* [What the exercise asks]: Only lines holding the string "Khách" are wanted; copy each one from the material.
++++ Working data
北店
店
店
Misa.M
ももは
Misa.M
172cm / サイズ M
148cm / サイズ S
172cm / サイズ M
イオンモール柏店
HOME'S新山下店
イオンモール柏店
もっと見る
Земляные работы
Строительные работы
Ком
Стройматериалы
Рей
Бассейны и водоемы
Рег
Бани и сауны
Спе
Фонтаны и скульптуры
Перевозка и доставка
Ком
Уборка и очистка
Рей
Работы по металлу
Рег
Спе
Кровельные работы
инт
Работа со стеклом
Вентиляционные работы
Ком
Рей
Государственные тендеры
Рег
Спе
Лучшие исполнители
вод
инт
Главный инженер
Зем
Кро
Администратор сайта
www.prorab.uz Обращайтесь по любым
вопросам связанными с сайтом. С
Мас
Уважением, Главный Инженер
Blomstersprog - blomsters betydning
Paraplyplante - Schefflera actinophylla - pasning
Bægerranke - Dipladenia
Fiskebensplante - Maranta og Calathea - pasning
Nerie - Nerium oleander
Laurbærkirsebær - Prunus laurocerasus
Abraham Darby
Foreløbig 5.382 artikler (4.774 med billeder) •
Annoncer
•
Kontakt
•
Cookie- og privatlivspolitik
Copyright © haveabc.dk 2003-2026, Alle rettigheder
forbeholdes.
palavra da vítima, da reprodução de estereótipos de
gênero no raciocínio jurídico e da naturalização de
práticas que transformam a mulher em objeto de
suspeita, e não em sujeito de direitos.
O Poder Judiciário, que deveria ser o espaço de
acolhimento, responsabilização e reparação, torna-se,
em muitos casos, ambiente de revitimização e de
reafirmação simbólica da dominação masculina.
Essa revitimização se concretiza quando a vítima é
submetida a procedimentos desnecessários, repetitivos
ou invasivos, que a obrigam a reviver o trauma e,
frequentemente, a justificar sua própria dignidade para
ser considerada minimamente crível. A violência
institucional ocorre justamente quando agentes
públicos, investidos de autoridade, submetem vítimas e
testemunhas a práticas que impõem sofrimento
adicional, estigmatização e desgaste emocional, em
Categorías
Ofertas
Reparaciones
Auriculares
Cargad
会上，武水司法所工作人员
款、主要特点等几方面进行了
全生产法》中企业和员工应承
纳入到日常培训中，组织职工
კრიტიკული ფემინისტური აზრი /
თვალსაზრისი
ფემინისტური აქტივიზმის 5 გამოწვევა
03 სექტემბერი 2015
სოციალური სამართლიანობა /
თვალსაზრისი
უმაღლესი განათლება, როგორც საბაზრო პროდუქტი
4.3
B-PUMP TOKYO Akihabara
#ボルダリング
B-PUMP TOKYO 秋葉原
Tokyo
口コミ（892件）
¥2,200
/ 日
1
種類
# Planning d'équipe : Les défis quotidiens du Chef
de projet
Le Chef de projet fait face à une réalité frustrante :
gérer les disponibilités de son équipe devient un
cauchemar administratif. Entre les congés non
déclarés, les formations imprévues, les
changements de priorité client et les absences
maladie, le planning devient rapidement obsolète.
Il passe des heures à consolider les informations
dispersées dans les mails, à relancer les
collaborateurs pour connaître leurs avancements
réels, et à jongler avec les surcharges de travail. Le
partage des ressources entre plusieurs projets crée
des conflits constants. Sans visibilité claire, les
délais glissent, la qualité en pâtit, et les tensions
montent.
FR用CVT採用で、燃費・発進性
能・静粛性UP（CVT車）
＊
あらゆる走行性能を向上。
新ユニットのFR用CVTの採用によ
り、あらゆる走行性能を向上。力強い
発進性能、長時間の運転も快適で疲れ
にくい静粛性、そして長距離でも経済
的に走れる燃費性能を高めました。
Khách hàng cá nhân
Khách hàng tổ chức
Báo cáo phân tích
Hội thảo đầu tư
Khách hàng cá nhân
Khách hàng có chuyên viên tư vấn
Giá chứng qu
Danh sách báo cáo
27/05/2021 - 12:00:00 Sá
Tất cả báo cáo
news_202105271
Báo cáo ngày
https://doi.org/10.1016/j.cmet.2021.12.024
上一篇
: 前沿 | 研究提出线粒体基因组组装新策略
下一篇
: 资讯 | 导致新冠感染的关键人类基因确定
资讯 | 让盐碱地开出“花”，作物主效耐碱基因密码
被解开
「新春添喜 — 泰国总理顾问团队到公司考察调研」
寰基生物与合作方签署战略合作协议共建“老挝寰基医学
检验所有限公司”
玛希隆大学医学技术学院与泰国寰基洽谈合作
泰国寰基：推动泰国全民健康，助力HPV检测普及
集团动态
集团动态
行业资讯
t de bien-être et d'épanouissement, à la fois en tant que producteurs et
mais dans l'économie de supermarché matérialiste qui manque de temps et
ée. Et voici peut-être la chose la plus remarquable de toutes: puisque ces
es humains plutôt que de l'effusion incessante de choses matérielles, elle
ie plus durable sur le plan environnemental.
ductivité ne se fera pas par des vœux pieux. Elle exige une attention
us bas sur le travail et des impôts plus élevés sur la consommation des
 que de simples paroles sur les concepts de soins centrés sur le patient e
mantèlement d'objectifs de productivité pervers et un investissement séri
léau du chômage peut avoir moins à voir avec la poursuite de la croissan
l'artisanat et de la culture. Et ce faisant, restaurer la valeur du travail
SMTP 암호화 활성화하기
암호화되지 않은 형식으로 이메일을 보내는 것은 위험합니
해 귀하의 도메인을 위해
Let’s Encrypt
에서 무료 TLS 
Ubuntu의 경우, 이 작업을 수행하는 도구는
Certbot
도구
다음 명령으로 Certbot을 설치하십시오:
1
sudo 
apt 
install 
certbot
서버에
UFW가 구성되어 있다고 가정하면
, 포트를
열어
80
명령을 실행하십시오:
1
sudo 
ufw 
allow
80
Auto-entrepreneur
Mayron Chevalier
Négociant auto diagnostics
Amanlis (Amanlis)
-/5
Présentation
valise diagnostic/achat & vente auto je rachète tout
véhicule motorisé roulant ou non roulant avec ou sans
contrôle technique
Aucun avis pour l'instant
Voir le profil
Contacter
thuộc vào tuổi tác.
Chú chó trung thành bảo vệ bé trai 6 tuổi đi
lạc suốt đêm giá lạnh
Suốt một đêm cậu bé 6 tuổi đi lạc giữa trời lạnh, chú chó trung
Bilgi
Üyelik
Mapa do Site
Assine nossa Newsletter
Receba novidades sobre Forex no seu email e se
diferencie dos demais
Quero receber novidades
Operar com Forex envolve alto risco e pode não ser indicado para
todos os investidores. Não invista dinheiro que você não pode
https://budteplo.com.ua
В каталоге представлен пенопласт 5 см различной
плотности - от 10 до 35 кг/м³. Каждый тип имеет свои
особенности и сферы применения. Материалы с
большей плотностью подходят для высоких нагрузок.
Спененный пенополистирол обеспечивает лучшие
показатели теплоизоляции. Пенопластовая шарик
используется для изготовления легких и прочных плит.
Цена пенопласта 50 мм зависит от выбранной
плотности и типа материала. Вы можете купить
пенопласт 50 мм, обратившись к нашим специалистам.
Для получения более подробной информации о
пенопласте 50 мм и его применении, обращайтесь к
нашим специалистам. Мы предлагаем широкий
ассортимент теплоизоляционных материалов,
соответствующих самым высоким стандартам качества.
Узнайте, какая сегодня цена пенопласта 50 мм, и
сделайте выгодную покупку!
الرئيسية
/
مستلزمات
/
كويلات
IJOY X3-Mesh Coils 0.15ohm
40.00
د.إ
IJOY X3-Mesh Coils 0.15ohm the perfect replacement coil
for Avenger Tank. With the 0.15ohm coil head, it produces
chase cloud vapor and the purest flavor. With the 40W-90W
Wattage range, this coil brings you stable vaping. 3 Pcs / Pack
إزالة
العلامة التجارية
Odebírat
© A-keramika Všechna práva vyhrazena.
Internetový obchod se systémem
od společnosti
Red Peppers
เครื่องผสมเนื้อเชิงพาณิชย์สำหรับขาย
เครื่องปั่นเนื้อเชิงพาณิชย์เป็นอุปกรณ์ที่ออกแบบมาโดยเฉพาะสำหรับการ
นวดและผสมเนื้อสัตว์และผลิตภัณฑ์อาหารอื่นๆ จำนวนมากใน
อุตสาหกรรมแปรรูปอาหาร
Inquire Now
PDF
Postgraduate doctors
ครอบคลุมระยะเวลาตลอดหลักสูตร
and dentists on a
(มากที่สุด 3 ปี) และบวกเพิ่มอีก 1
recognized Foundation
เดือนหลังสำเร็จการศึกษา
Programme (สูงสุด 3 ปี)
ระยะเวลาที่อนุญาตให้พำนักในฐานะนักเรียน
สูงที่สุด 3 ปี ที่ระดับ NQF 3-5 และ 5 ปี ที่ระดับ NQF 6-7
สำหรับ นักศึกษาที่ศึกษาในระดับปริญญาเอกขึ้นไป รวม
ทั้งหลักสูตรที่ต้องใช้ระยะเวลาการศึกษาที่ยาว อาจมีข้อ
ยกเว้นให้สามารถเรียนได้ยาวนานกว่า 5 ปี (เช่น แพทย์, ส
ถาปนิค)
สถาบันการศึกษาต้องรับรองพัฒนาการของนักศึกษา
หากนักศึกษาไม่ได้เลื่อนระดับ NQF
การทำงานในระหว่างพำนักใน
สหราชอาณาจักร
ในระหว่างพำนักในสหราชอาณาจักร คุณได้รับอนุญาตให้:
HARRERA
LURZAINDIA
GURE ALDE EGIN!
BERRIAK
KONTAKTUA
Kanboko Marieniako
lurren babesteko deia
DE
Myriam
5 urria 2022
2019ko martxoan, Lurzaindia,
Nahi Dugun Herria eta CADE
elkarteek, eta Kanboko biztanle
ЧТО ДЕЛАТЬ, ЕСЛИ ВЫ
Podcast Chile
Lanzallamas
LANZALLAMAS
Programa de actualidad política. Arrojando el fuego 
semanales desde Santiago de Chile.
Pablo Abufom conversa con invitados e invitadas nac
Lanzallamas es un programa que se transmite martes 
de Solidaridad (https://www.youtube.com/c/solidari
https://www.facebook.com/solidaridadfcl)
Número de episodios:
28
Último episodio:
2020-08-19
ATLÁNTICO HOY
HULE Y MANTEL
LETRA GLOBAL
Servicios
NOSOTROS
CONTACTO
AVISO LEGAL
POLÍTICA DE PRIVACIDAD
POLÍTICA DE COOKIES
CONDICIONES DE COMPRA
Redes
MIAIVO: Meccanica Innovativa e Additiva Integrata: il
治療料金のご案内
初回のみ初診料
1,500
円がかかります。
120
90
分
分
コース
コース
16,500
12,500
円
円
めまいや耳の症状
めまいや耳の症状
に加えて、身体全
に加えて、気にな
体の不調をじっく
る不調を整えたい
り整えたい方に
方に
++++++++
* [Your solution]:
Khách hàng cá nhân
Khách hàng tổ chức
Khách hàng cá nhân
Khách hàng có chuyên viên tư vấn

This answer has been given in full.